The agenda will take us from a bare tank to a finished high tech (high light and CO2) 90 gallon aquarium.

*I plan to cover:*

-Aquascaping and Layout Design fundamentals
-Preparation of plants
-Planting methods
-Species specifics
-CO2
-Fertilizing approaches
-Plant friendly fish
-Algae prevention
-Overview of hardware used​
In addition to the support of the tank and our club, Big Al's is offering *10% off all aquatic plants* on the day of the event.

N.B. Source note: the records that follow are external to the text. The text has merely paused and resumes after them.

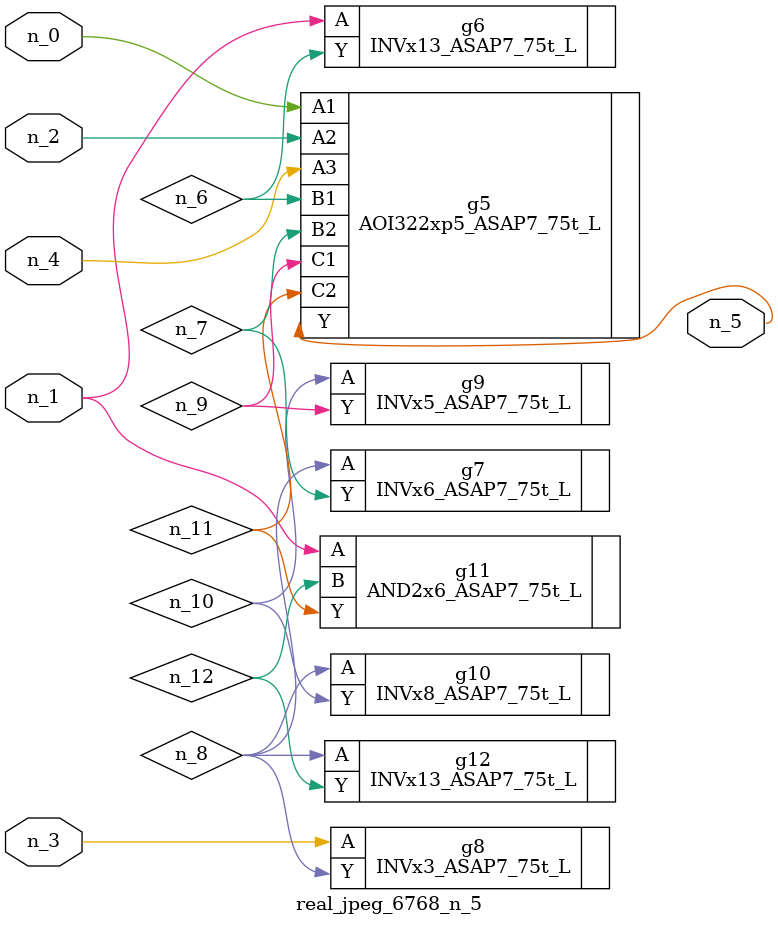
<source format=v>
module real_jpeg_6768_n_5 (n_4, n_0, n_1, n_2, n_3, n_5);

input n_4;
input n_0;
input n_1;
input n_2;
input n_3;

output n_5;

wire n_12;
wire n_8;
wire n_11;
wire n_6;
wire n_7;
wire n_10;
wire n_9;

AOI322xp5_ASAP7_75t_L g5 ( 
.A1(n_0),
.A2(n_2),
.A3(n_4),
.B1(n_6),
.B2(n_7),
.C1(n_9),
.C2(n_11),
.Y(n_5)
);

INVx13_ASAP7_75t_L g6 ( 
.A(n_1),
.Y(n_6)
);

AND2x6_ASAP7_75t_L g11 ( 
.A(n_1),
.B(n_12),
.Y(n_11)
);

INVx3_ASAP7_75t_L g8 ( 
.A(n_3),
.Y(n_8)
);

INVx6_ASAP7_75t_L g7 ( 
.A(n_8),
.Y(n_7)
);

INVx8_ASAP7_75t_L g10 ( 
.A(n_8),
.Y(n_10)
);

INVx13_ASAP7_75t_L g12 ( 
.A(n_8),
.Y(n_12)
);

INVx5_ASAP7_75t_L g9 ( 
.A(n_10),
.Y(n_9)
);


endmodule
</source>
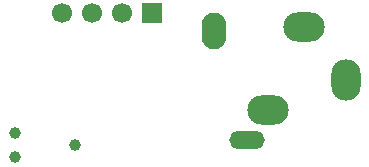
<source format=gbr>
%TF.GenerationSoftware,KiCad,Pcbnew,9.0.6*%
%TF.CreationDate,2025-12-12T23:19:35-08:00*%
%TF.ProjectId,iambic-controller-board,69616d62-6963-42d6-936f-6e74726f6c6c,1.0*%
%TF.SameCoordinates,Original*%
%TF.FileFunction,Soldermask,Bot*%
%TF.FilePolarity,Negative*%
%FSLAX46Y46*%
G04 Gerber Fmt 4.6, Leading zero omitted, Abs format (unit mm)*
G04 Created by KiCad (PCBNEW 9.0.6) date 2025-12-12 23:19:35*
%MOMM*%
%LPD*%
G01*
G04 APERTURE LIST*
%ADD10O,3.000000X1.500000*%
%ADD11O,3.500000X2.500000*%
%ADD12O,2.500000X3.500000*%
%ADD13O,2.100000X3.100000*%
%ADD14R,1.700000X1.700000*%
%ADD15C,1.700000*%
%ADD16C,0.990600*%
G04 APERTURE END LIST*
D10*
%TO.C,J2*%
X165700000Y-105000000D03*
D11*
X167400000Y-102500000D03*
D12*
X174000000Y-100000000D03*
D11*
X170500000Y-95500000D03*
D13*
X162900000Y-95800000D03*
%TD*%
D14*
%TO.C,J1*%
X157600000Y-94325000D03*
D15*
X155060000Y-94325000D03*
X152520000Y-94325000D03*
X149980000Y-94325000D03*
%TD*%
D16*
%TO.C,J3*%
X145985000Y-104459000D03*
X145985000Y-106491000D03*
X151065000Y-105475000D03*
%TD*%
M02*

</source>
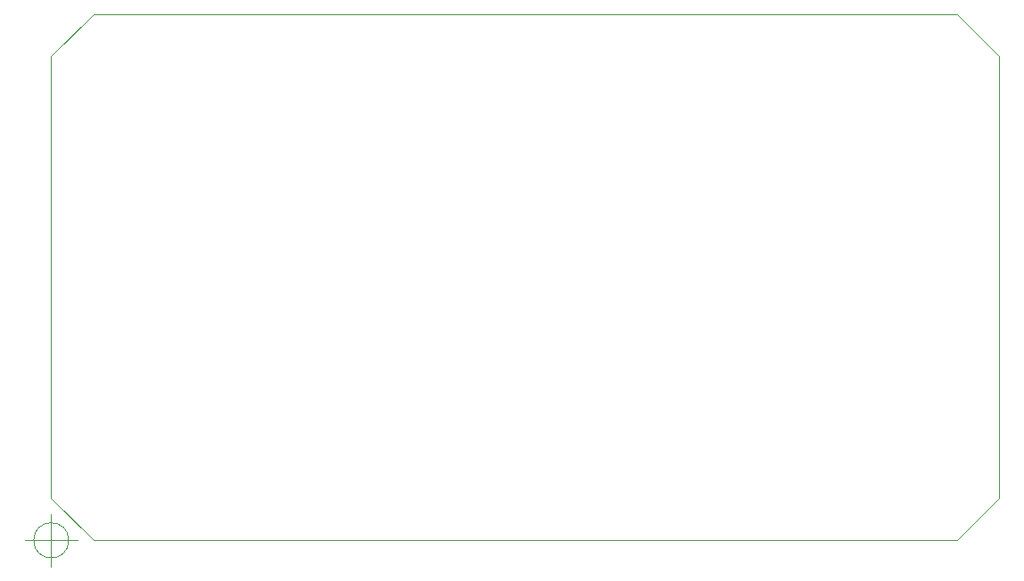
<source format=gm1>
G04 #@! TF.FileFunction,Profile,NP*
%FSLAX46Y46*%
G04 Gerber Fmt 4.6, Leading zero omitted, Abs format (unit mm)*
G04 Created by KiCad (PCBNEW 4.0.6) date 2017 August 05, Saturday 23:38:27*
%MOMM*%
%LPD*%
G01*
G04 APERTURE LIST*
%ADD10C,0.100000*%
G04 APERTURE END LIST*
D10*
X96666666Y-156000000D02*
G75*
G03X96666666Y-156000000I-1666666J0D01*
G01*
X92500000Y-156000000D02*
X97500000Y-156000000D01*
X95000000Y-153500000D02*
X95000000Y-158500000D01*
X99000000Y-106000000D02*
X95000000Y-110000000D01*
X181000000Y-106000000D02*
X99000000Y-106000000D01*
X185000000Y-110000000D02*
X181000000Y-106000000D01*
X185000000Y-152000000D02*
X185000000Y-110000000D01*
X185000000Y-152000000D02*
X181000000Y-156000000D01*
X99000000Y-156000000D02*
X181000000Y-156000000D01*
X95000000Y-152000000D02*
X99000000Y-156000000D01*
X95000000Y-110000000D02*
X95000000Y-152000000D01*
M02*

</source>
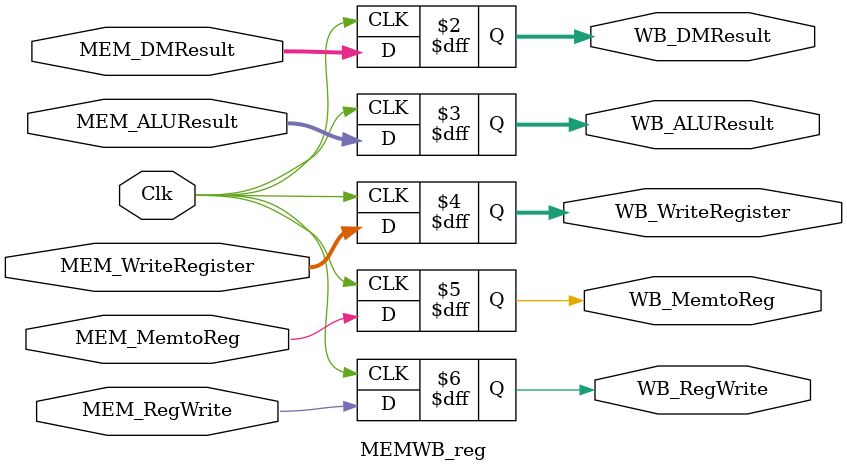
<source format=v>
`timescale 1ns / 1ps

module MEMWB_reg(
	/* inputs */ Clk, MEM_DMResult, MEM_ALUResult, MEM_WriteRegister,
				 MEM_MemtoReg, MEM_RegWrite,
	/* outputs */ WB_DMResult, WB_ALUResult, WB_WriteRegister,   
				 WB_MemtoReg, WB_RegWrite
			   );

input Clk;
input wire [31:0] MEM_DMResult, MEM_ALUResult;
input wire [4:0]  MEM_WriteRegister; 
input MEM_MemtoReg, MEM_RegWrite; 

output reg [31:0] WB_DMResult, WB_ALUResult;
output reg [4:0]  WB_WriteRegister;
output reg WB_MemtoReg, WB_RegWrite;

always @(posedge Clk) begin
	WB_DMResult <= MEM_DMResult;
	WB_ALUResult <= MEM_ALUResult;
	WB_WriteRegister <= MEM_WriteRegister;

	WB_MemtoReg <= MEM_MemtoReg;
	WB_RegWrite <= MEM_RegWrite;
end
endmodule
</source>
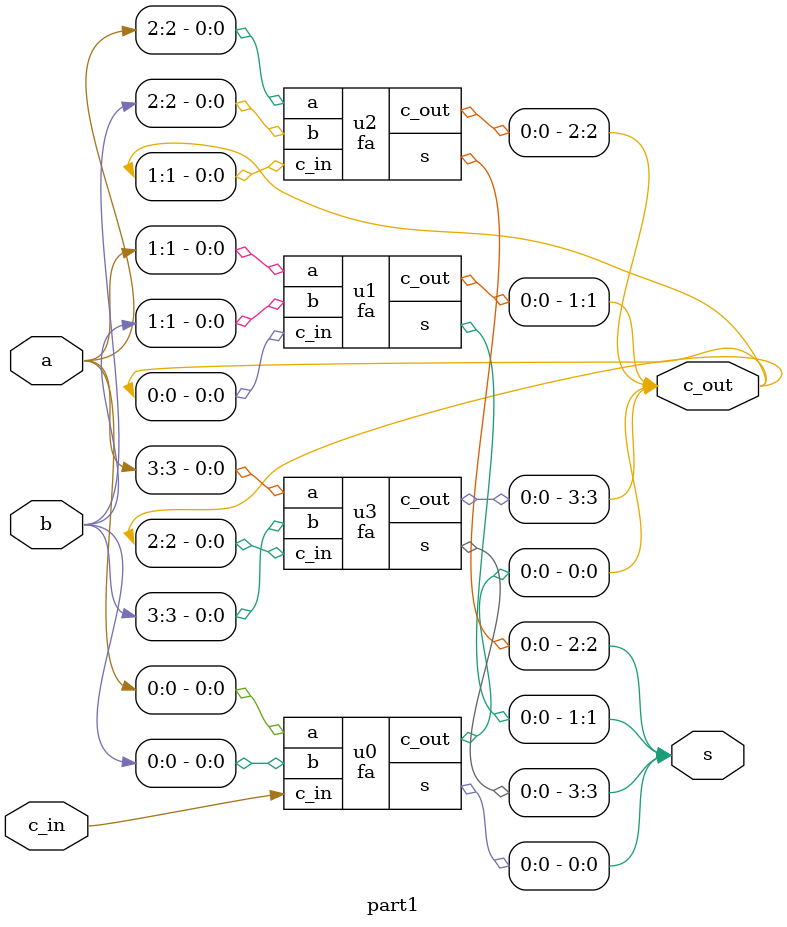
<source format=sv>
module fa(input logic a, b, c_in, output logic s, c_out);
	assign s = a ^ b ^ c_in;
	assign c_out = (a&b)|(c_in&a)|(c_in&b);
endmodule

module part1(input logic [3:0] a, b, input logic c_in, output logic [3:0] s, c_out);
	fa u0 (a[0], b[0], c_in, s[0], c_out[0]);
	fa u1 (a[1], b[1], c_out[0], s[1], c_out[1]);
	fa u2 (a[2], b[2], c_out[1], s[2], c_out[2]);
	fa u3 (a[3], b[3], c_out[2], s[3], c_out[3]);
endmodule
	
</source>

So even if you don't want to come and laugh at me in the spotlight, please come and take a look at their plants and walk out with a great deal.

Please come join me to support our club and me (hopefully I don't fall in J)

*If you have any questions or suggestions*, please post them, I need all the help I can get 

Hope to see you all there.

jB


----------



## rjfurbank (Jan 21, 2008)

Interesting how things come full circle. . .

This tank is what inspired me to get involved w/ planted aquaria a couple of years ago. I used to look forward to going to the store each weekend to see how things changed and to try to figure out how I could reproduce the results in my 90g. . . when I saw the CO2 cylinder behind the tank I made the decision to go pressurized myself.

The tank in the store is still up and running but not in the best shape--still has some good growth but lots of algae. . . We should post before and after pics.

-Roy


----------